■ **Exercise details**
Aim for an exact copy of the listing, without any images.

■ **Data**

○ ○ ○ ○

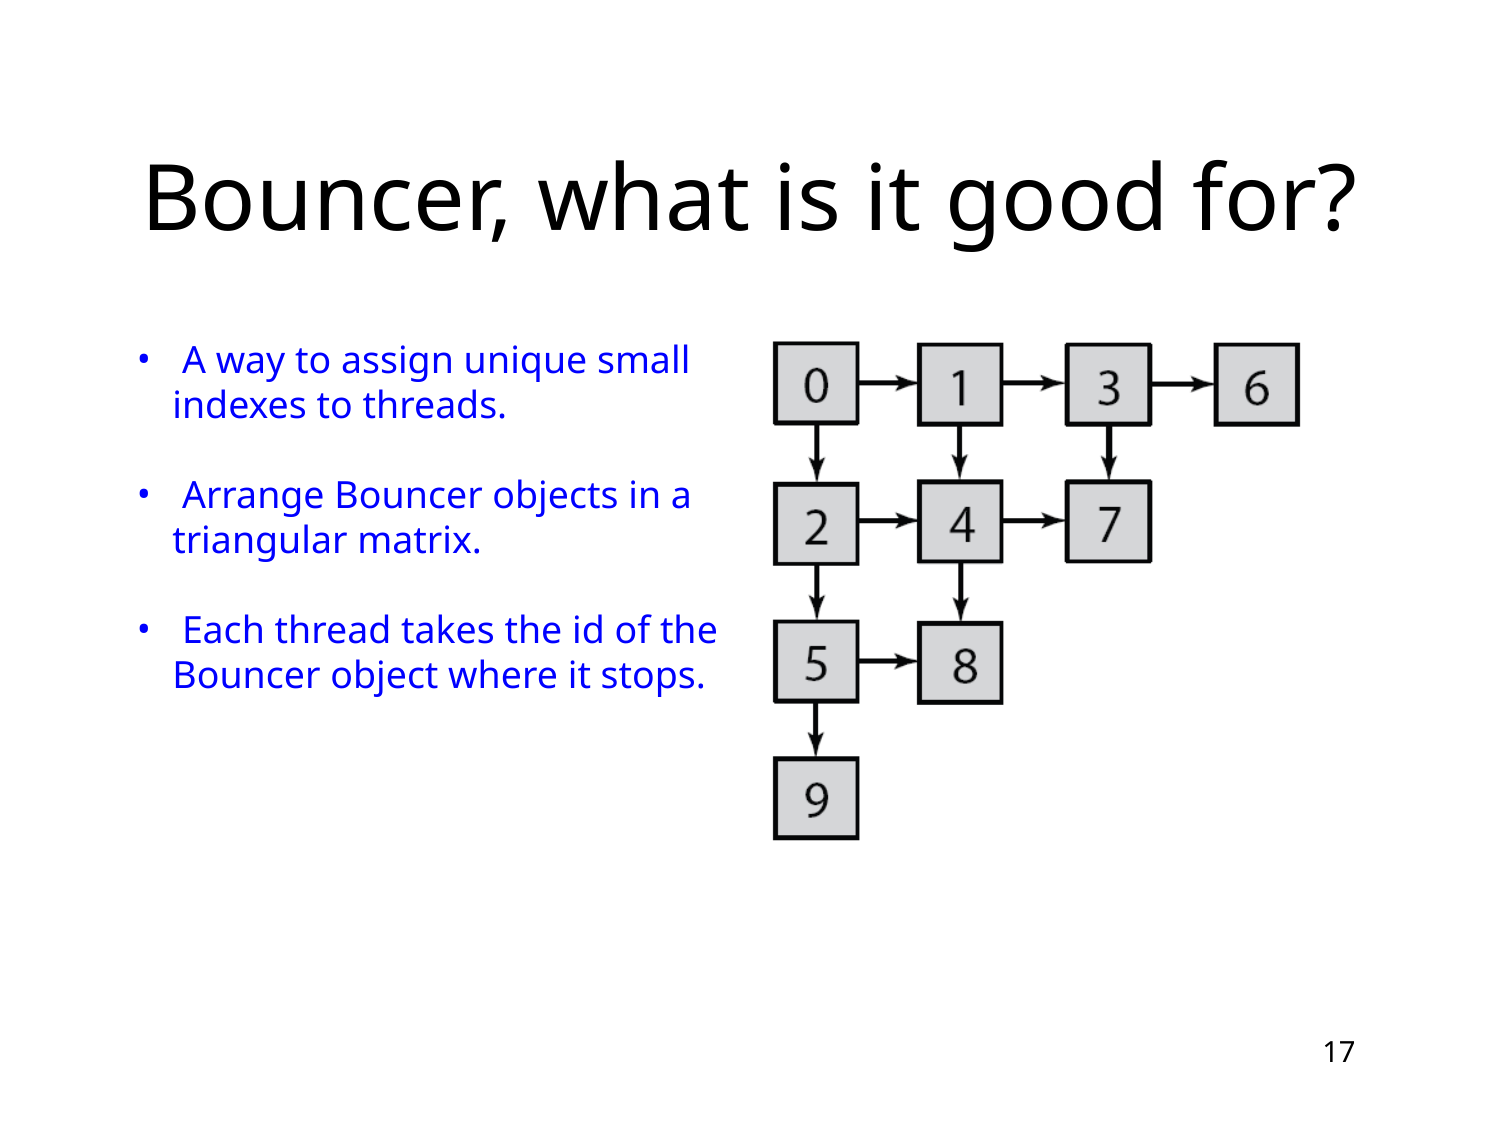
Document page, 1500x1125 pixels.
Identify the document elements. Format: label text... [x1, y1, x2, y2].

text_box A way to assign unique small indexes to threads. Arrange Bouncer objects in a triangular matrix. Each thread takes the id of the Bouncer object where it stops. [122, 328, 678, 704]
picture [683, 294, 1369, 908]
title Bouncer, what is it good for? [112, 76, 1388, 312]
slide_number 17 [1058, 1026, 1371, 1101]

○ ○ ○ ○

■ **Completed exercise**
Document page, 1500x1125 pixels.
Identify the document elements. Format: label text... [x1, y1, x2, y2].

text_box A way to assign unique small indexes to threads. Arrange Bouncer objects in a triangular matrix. Each thread takes the id of the Bouncer object where it stops. [122, 328, 678, 704]
picture [683, 294, 1369, 908]
title Bouncer, what is it good for? [112, 76, 1388, 312]
slide_number 17 [1058, 1026, 1371, 1101]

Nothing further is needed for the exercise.